Provided data:
===

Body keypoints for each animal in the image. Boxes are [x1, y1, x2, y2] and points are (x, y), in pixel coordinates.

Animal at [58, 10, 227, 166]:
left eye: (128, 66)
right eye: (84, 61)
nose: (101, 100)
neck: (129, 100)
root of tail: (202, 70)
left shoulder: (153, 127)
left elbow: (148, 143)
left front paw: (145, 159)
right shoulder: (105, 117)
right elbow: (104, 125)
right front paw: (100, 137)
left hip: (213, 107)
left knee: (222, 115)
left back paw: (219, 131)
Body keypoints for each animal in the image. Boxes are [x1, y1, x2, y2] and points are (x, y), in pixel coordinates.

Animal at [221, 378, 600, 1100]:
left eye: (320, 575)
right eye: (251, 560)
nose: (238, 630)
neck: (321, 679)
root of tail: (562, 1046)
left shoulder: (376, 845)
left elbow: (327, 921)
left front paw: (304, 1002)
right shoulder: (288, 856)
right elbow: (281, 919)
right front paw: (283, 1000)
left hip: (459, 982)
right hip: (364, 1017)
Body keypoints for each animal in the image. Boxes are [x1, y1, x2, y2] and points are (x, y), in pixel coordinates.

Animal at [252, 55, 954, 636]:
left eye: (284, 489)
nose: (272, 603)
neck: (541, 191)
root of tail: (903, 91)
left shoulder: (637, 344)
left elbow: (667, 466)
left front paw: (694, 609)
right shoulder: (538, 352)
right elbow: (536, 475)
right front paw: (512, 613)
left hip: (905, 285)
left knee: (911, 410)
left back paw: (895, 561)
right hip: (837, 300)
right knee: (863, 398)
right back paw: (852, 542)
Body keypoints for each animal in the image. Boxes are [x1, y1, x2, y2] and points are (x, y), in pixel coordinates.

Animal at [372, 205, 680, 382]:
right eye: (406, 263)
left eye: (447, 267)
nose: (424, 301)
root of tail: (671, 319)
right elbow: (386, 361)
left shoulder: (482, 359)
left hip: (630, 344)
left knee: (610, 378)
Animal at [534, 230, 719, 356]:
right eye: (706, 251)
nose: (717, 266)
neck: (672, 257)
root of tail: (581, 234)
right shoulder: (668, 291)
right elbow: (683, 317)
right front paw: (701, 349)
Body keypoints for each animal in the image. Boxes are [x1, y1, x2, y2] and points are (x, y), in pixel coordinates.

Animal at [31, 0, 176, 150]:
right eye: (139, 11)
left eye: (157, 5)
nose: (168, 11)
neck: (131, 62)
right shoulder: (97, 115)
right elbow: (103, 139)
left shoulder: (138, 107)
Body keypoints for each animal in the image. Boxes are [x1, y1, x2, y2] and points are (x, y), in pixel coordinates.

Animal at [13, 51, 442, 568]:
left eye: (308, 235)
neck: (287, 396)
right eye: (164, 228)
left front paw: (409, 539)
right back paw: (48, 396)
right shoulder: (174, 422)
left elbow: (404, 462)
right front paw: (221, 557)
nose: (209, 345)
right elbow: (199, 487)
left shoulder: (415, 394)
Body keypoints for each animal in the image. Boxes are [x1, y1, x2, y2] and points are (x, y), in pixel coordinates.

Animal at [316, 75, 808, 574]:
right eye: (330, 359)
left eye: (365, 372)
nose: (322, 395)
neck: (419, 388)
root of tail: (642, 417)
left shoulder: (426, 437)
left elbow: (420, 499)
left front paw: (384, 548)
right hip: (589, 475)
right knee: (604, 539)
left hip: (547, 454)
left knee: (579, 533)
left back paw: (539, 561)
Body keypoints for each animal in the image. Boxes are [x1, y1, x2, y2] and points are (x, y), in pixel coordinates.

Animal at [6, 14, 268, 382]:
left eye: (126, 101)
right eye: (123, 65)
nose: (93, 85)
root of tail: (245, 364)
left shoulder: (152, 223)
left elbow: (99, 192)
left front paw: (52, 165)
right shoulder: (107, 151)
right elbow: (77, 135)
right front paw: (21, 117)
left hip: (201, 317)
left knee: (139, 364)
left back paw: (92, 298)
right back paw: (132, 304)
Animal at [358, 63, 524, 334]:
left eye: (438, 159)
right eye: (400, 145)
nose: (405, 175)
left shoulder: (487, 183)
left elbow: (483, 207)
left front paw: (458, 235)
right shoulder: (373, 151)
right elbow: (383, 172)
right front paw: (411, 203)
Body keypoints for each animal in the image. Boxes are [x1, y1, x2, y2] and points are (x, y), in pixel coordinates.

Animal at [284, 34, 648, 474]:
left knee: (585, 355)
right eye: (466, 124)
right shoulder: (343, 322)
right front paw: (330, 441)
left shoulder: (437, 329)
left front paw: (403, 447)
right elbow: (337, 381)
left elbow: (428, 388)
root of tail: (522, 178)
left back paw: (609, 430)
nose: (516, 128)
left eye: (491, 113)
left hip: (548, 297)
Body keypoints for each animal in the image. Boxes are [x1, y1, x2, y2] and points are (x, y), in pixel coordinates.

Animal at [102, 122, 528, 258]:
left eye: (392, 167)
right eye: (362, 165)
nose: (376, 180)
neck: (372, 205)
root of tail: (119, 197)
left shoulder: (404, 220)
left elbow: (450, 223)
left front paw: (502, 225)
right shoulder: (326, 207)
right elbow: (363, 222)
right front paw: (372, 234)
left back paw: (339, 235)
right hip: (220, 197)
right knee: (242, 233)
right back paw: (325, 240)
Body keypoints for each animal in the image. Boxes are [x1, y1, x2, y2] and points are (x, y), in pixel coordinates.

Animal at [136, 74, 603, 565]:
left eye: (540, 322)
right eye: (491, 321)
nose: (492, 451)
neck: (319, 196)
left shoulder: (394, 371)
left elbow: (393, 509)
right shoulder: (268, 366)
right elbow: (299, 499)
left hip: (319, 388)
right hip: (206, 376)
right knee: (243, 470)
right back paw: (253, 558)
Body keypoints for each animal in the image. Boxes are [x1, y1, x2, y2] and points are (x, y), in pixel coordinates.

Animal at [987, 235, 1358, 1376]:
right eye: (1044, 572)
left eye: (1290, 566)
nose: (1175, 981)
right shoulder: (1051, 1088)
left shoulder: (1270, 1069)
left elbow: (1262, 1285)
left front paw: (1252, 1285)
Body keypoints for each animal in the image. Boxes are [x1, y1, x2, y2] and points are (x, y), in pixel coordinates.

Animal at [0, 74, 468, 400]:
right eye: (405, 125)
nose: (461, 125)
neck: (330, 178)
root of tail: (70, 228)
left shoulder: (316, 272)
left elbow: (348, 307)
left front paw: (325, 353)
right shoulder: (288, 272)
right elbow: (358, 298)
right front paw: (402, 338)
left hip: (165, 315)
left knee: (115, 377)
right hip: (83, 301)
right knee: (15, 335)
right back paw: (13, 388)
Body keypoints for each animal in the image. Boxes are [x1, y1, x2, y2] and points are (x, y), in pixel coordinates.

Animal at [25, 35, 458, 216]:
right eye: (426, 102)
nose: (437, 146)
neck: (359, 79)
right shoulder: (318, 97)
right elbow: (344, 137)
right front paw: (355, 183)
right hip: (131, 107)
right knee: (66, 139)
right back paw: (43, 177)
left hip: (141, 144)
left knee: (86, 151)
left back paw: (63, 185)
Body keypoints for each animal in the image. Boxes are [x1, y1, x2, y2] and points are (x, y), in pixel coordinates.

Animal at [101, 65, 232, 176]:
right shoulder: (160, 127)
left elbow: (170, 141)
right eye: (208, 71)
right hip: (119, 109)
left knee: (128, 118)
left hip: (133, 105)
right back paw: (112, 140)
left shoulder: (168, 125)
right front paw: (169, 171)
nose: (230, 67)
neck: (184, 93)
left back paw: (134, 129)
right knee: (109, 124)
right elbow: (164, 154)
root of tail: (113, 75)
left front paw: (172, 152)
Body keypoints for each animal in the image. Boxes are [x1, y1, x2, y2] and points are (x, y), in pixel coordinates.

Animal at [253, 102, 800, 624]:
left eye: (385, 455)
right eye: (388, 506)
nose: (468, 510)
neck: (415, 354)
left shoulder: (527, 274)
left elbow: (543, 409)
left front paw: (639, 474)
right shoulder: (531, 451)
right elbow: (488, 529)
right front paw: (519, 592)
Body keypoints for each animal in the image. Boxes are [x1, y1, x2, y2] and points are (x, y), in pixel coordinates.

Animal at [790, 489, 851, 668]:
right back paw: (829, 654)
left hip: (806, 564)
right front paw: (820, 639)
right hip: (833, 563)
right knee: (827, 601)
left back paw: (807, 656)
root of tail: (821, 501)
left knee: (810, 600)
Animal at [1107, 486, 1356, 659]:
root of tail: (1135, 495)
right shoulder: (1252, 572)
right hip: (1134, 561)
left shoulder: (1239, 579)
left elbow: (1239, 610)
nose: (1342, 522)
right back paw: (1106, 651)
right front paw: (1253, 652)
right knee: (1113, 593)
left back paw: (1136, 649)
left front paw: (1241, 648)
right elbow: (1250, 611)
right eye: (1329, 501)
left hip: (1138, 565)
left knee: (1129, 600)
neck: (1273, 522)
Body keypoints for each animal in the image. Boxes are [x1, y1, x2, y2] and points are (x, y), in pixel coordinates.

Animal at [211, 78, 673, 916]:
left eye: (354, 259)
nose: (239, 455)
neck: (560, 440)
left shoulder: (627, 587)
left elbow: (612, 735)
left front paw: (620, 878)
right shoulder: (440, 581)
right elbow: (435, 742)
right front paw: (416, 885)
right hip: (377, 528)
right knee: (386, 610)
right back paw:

===

Look back at the data above. Transcribe exactly the lines starting at the line that contains "right shoulder: (107, 151)" and ending at the line that contains "right hip: (220, 197)".

right shoulder: (107, 151)
right elbow: (77, 135)
right front paw: (21, 117)
left hip: (201, 317)
left knee: (139, 364)
left back paw: (92, 298)
right back paw: (132, 304)
Animal at [358, 63, 524, 334]:
left eye: (438, 159)
right eye: (400, 145)
nose: (405, 175)
left shoulder: (487, 183)
left elbow: (483, 207)
left front paw: (458, 235)
right shoulder: (373, 151)
right elbow: (383, 172)
right front paw: (411, 203)
Body keypoints for each animal in the image. Boxes are [x1, y1, x2, y2] and points are (x, y), in pixel coordinates.

Animal at [284, 34, 648, 474]:
left knee: (585, 355)
right eye: (466, 124)
right shoulder: (343, 322)
right front paw: (330, 441)
left shoulder: (437, 329)
left front paw: (403, 447)
right elbow: (337, 381)
left elbow: (428, 388)
root of tail: (522, 178)
left back paw: (609, 430)
nose: (516, 128)
left eye: (491, 113)
left hip: (548, 297)
Body keypoints for each animal in the image. Boxes are [x1, y1, x2, y2] and points are (x, y), in pixel coordinates.

Animal at [102, 122, 528, 258]:
left eye: (392, 167)
right eye: (362, 165)
nose: (376, 180)
neck: (372, 205)
root of tail: (119, 197)
left shoulder: (404, 220)
left elbow: (450, 223)
left front paw: (502, 225)
right shoulder: (326, 207)
right elbow: (363, 222)
right front paw: (372, 234)
left back paw: (339, 235)
right hip: (220, 197)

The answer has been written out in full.